For sudoers, a very simple validator is:

#!/bin/sh
visudo -cf -

This uses the visudo command’s built-in validation.

If you wish to disable validation, this can be done with the following setting in bcfg2.conf:

[cfg]
validation=no

If you have a very large number of validators, you may wish to disable validation by default to avoid slowing down the generation of configurations on the server, and use bcfg2-test (for instance, as a post-commit hook or as part of a code review process) to run validation. You can do this by setting validation=no in bcfg2.conf as described above, and then calling bcfg2-test with the --cfg-validation flag.

File permissions

File permissions for entries handled by Cfg are controlled via the use of info.xml files. Note that you cannot use both a Permissions entry and a Path entry to handle the same file.

Cfg Configuration

The behavior of many bits of the Cfg plugin can be configured in bcfg2.conf with the following options.

In addition to privkey.xml and authorized_keys.xml, described above, the behavior of the SSH key generation feature can be influenced by several options in the [sshkeys] section of bcfg2.conf:

Section Option Description Values Default
cfg passphrase Use the named passphrase to encrypt created data on the filesystem. (E.g., SSH and SSL keys.) The passphrase must be defined in the [encryption] section. String None
cfg category Generate data (e.g., SSH keys, SSL keys and certs) specific to groups in the given category. It is best to pick a category that all clients have a group from. String None
cfg validation Whether or not to perform Content Validation specific to groups in the given category. It is best to pick a category that all clients have a group from. Boolean True
sshkeys passphrase Override the global Cfg passphrase with a specific passphrase for encrypting created SSH private keys. String None
sshkeys category Override the global Cfg category with a specific category for created SSH keys.
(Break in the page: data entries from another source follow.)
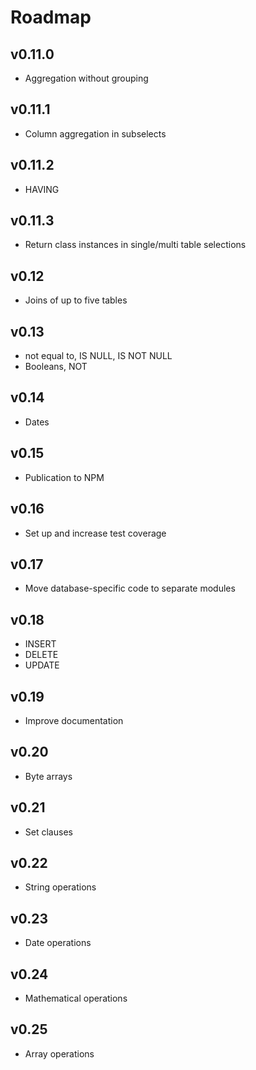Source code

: # Roadmap

## v0.11.0
- Aggregation without grouping

## v0.11.1
- Column aggregation in subselects

## v0.11.2
- HAVING

## v0.11.3
- Return class instances in single/multi table selections

## v0.12
- Joins of up to five tables

## v0.13
- not equal to, IS NULL, IS NOT NULL
- Booleans, NOT

## v0.14
- Dates

## v0.15
- Publication to NPM

## v0.16
- Set up and increase test coverage

## v0.17
- Move database-specific code to separate modules

## v0.18
- INSERT
- DELETE
- UPDATE

## v0.19
- Improve documentation

## v0.20
- Byte arrays

## v0.21
- Set clauses

## v0.22
- String operations

## v0.23
- Date operations

## v0.24
- Mathematical operations

## v0.25
- Array operations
String None
sslca passphrase Override the global Cfg passphrase with a specific passphrase for encrypting created SSL keys. String None
sslca category Override the global Cfg category with a specific category for created SSL keys and certs. String None
sslca_* config Path to the openssl config for the CA String None
sslca_* passphrase Passphrase for the CA private key String None
sslca_* chaincert Path to the SSL chaining certificate for verification String None
sslca_* root_ca Whether or not <chaincert> is a root CA (as opposed to an intermediate cert) Boolean False

See Bcfg2 Data Encryption for more details on encryption in Bcfg2 in general.